(Task brief):
Answer these questions from the lecture announcement.
(a) In which room and building will the lecture be given?
(b) In what year did Kuriyan and Michael O'Donnell begin studying the bacterial DNA polymerase III?
(c) Where did Kuriyan earn his B.S., and in what subject?

Professor John Kuriyan will present the 2011 Paul Doty Lecture on March 8, 2011. This lecture is presented annually to celebrate the scientific and public policy achievements of Professor Paul Doty, founder of both the Department of Biochemistry and Molecular Biology (currently, Molecular and Cellular Biology) and the Belfer Center for Science and International Affairs at Harvard University.
John Kuriyan will present his lecture, titled “Catalytic Control in the EGF Receptor” at 12 pm in room B-103 of the Northwest Building. Professor Kuriyan’s scientific interests center on the structure and mechanism of the molecular machines that cells use 1) for communication and signalling and, 2) to replicate their genomes accurately. Over the past 25 years, Professor Kuriyan has systematically taken these machines apart, studied their structure and function, and then put them back together in order to achieve a complete view of how they work. One abiding interest of Professor Kuriyan’s has been how protein kinases are switched ‘on’ and ‘off’ in the cell. Protein kinases are cellular enzymes that attach phosphate groups to other proteins as part of a sophisticated cellular communication and signaling system. The power to be switched ‘on’ and ‘off’ makes kinases crucial participants in nearly every important cellular process. Accordingly, malfunction of these important components contributes to the development of many human diseases, including cancer.
A second area of intense interest has focused on how genomes are duplicated. All cells use sophisticated molecular machines to rapidly and accurately make copies of their chromosomal DNA, so that they can be passed to their progeny. In 1992, Kuriyan, and long-time collaborator Professor Michael O’Donnell, began to study important pieces of one of these machines, the bacterial DNA polymerase III. Their ground-breaking studies since then have laid the foundation for a more complete understanding of DNA replication.
John Kuriyan is Chancellor’s Professor at the University of California Berkeley in the Departments of Molecular and Cell Biology (MCB) and Chemistry. He is also a Faculty Scientist in Berkeley Lab’s Physical Biosciences Division, and a Howard Hughes Medical Institute investigator. Kuriyan received his B.S. in chemistry from Juniata College in Pennsylvania, followed by his PhD at the Massachusetts Institute of Technology, working with Professor Gregory Petsko and Professor Martin Karplus. Kuriyan has been honored with many awards during his career, including election to the National Academy of Sciences in 2001.

(The data):
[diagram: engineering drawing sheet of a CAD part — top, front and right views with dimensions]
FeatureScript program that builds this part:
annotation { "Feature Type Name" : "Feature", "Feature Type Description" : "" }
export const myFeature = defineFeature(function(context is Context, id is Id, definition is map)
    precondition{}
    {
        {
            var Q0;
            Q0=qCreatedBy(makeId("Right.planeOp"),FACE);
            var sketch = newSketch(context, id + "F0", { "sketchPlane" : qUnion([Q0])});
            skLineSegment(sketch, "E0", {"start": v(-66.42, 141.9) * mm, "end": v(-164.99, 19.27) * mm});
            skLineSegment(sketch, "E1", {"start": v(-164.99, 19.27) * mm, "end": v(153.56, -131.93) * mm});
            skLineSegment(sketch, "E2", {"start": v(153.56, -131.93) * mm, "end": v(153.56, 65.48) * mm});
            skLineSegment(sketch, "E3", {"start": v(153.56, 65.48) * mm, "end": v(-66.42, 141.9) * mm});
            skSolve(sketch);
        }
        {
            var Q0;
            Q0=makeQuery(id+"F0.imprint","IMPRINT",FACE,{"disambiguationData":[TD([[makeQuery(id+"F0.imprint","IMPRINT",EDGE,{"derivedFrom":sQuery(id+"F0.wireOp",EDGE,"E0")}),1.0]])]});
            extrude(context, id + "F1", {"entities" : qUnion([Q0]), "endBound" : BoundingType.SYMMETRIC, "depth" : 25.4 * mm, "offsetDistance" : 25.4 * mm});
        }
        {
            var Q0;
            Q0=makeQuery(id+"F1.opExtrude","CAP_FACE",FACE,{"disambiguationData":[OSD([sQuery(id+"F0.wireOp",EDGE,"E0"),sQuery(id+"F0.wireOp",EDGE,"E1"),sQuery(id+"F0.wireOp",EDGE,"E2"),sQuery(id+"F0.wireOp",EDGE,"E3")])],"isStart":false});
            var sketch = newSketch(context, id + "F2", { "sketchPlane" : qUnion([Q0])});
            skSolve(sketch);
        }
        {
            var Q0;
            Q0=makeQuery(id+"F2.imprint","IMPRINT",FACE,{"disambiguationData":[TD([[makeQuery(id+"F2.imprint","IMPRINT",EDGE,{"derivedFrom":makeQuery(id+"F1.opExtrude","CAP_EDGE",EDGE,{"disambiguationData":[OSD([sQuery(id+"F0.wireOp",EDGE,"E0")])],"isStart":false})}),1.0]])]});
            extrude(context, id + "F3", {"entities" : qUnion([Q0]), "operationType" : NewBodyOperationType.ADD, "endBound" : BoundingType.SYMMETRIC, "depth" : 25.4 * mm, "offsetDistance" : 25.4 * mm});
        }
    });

(Written reply):
(a) Room B-103 of the Northwest Building
(b) 1992
(c) Juniata College in Pennsylvania, in chemistry